Uykularimizi kacirip bizi daha cok okumaya ve ibadete sevk edenlere tesekkur mu etmeli?! Islahlari icin duadayiz…
Kalemine eline beynine Allahin sana verdigi butun nimetlerine bizcede sukur. Bize verdiklerine de sukur. Heleki imani ve onu ayakta tutan hizmeti lutfeden O na sonsuz sukran..elhamdulilahi ala kulli hal sivel kufri veddalal. Rabbim kardeslerimizin. benim .bizim liyakatini ve sayisini artirsin. Sizleri bize bizleri size mahcup etmesin….
Canım abim hepimizin hikayesi az çok aynı Hizmet aynı güzellikle girmiş hayatımıza..

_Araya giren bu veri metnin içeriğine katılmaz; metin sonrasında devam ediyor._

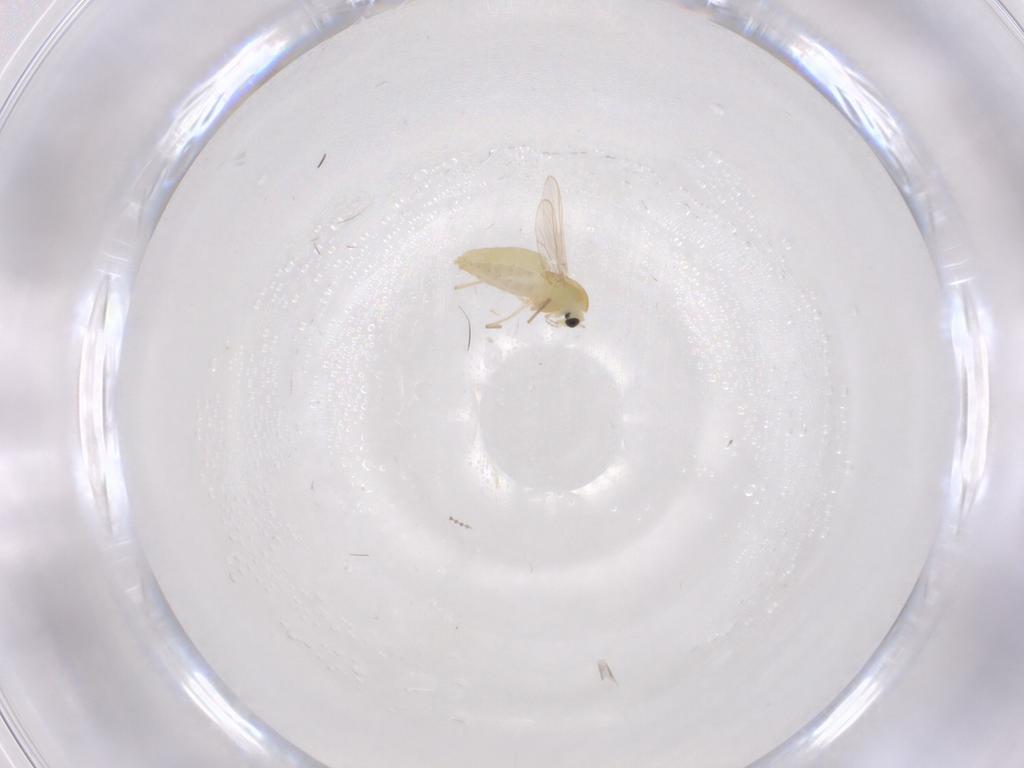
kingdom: Animalia
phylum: Arthropoda
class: Insecta
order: Diptera
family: Chironomidae
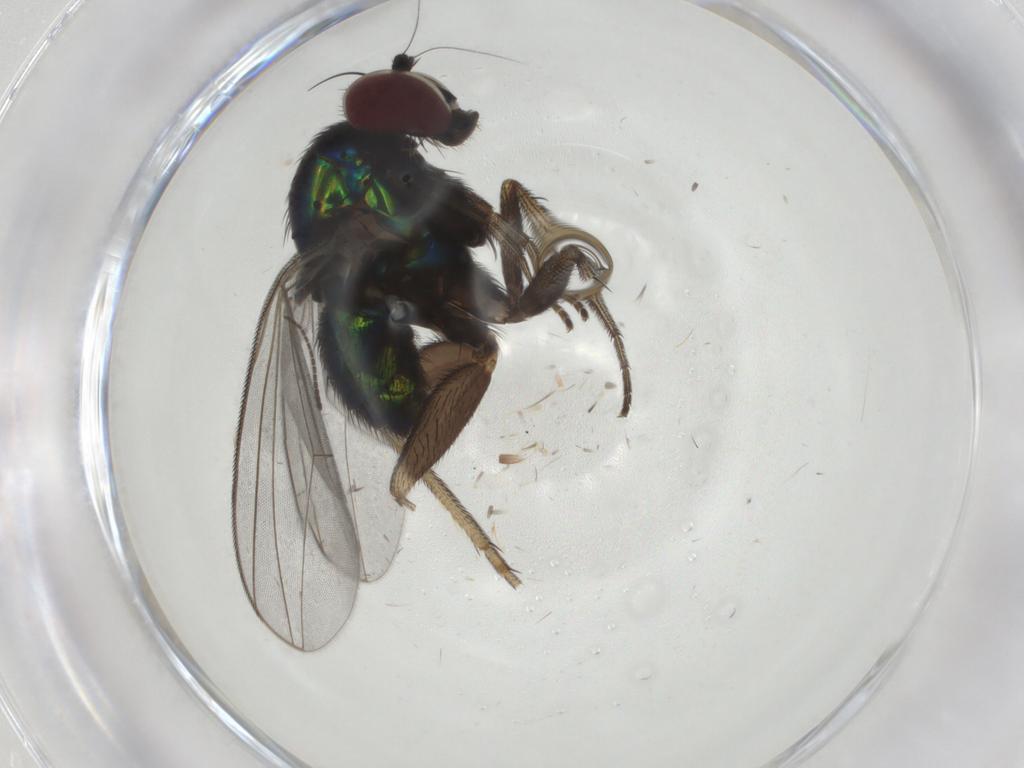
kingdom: Animalia
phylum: Arthropoda
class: Insecta
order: Diptera
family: Dolichopodidae
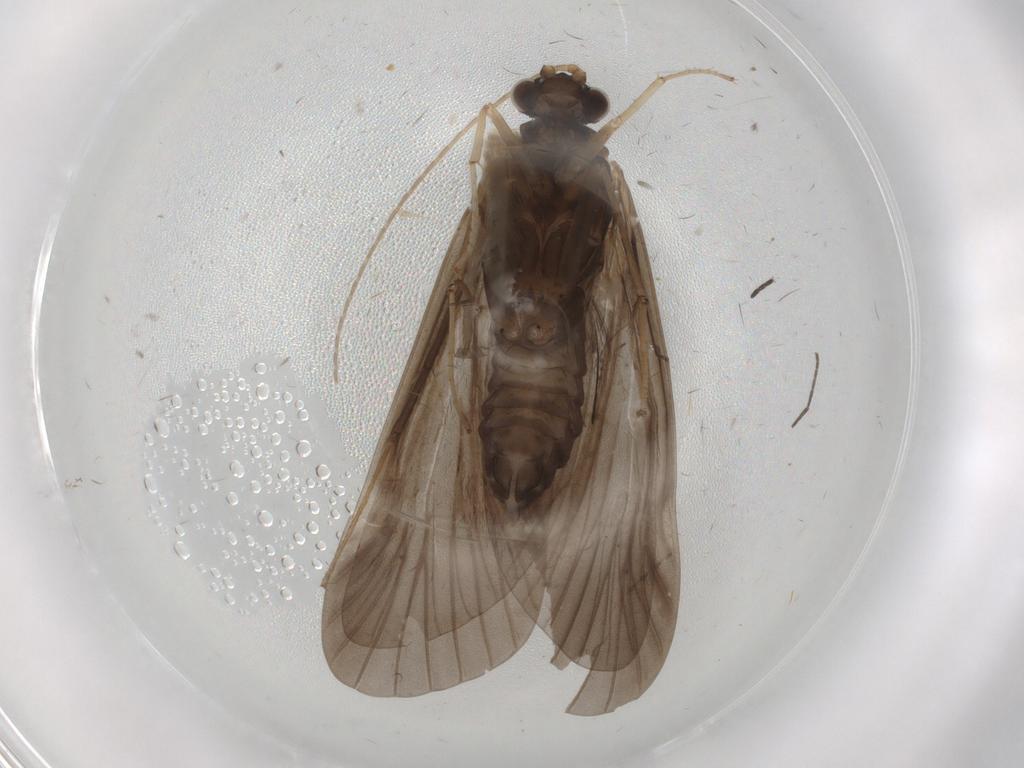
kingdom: Animalia
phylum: Arthropoda
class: Insecta
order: Trichoptera
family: Hydropsychidae
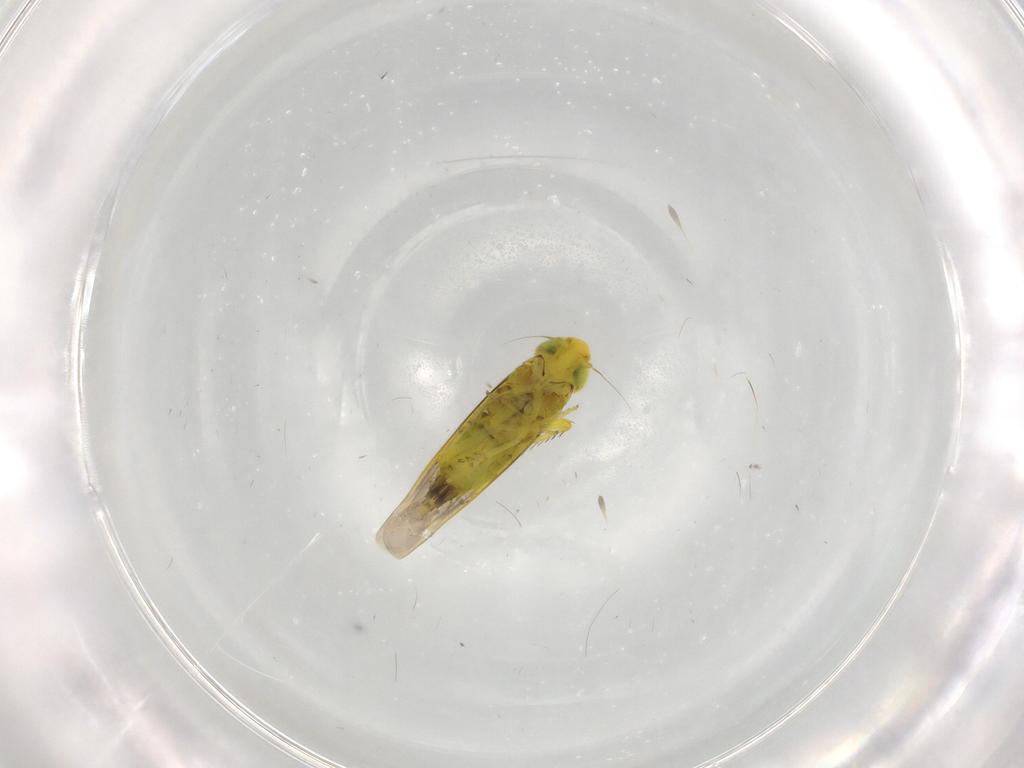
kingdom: Animalia
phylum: Arthropoda
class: Insecta
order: Hemiptera
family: Cicadellidae
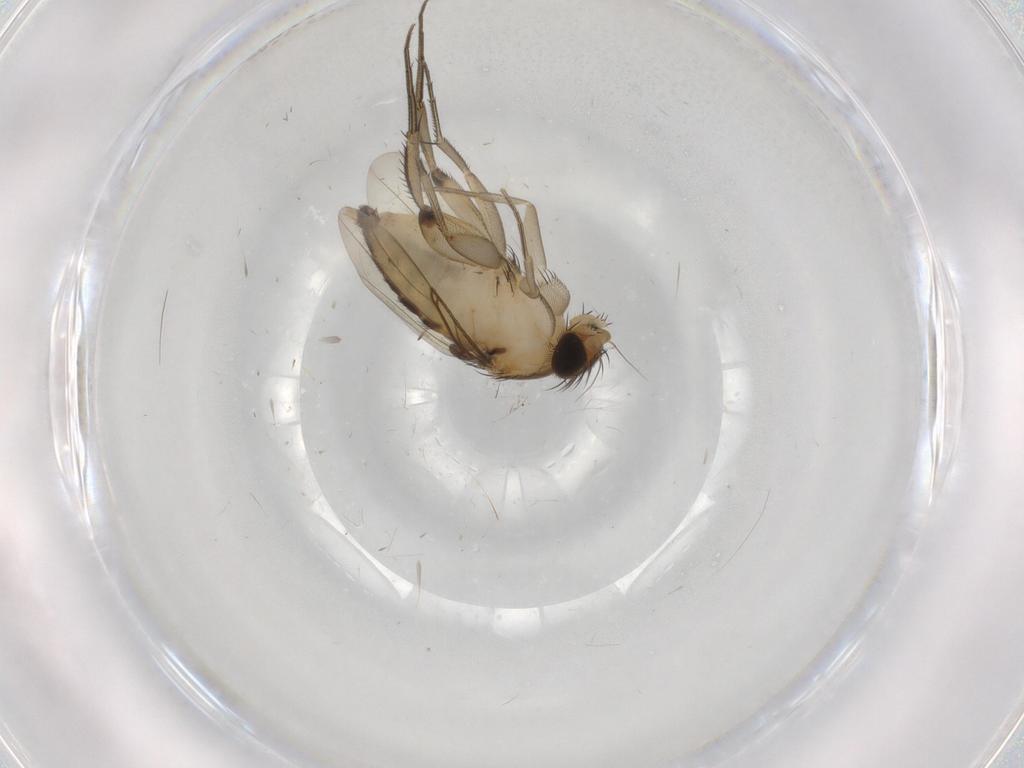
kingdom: Animalia
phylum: Arthropoda
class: Insecta
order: Diptera
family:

Hepimizin hikayesi… Gozyaslariyla okudum. Kalemine saglik. Bu arada Ali Colak tan hic de asagi kalir yokmus yazi kalitesinin
Ne güzel özetlemissiniz “Ruhumuzu bu bedenden çıkmarmadıkça bu hizmeti söküp atamassınız.” Siz dünyanın bir köşesinde biz başka bir yerindeyiz ama sıkı sıkıya tuttugumuz o ipten elimizi bırakma ihtimalinin olmayışı bile,hakikat yolunda olduğumuza kuvvetli bir delil değilmi?
Elinize, gönlümüze sağlık kardeşim. Dilimize tercüman olmuşsunuz
Serkan-Avustralya-
Sıtkı bey çok güzel bir yazı. ARO
Allah razı olsun. Yüce Rabbim rızasına erdirdiği, hidayet ettiği hak yolda olan, hakkı sabrı tavsiye eden kullarından eylesin. Bu akşam Azerbaycan dan bir öğrencim ile beraberdik. Hey gidi günleri andık. Saniyesi boşa geçirilmeyecek yıllardı. Rabbimize hamdolsun. Hak ve hakikati biz hem aklımızla, hem kalbimizle hem ruhumuzla tatmışız, itminan getirmişiz, varsın anlayamasınlar, ne olmuş. Rabbimiz razı olsa dünya küsse ehemmiyeti yok.
Çocukluğunda küçük yüreği BÜYÜK Sıtkı! Ne güzel yazmışsın! İnandığın ve yaşadığın için öyle bir te’sir bıraktı ki bende kelimelere sığmaz! Az çok o yıllarına şahitlik eden biri olarak hakikaten azıcık görünen şey meğer ne büyükmüş ! Ağzına diline sağlık! Dualarında bizi de unutma!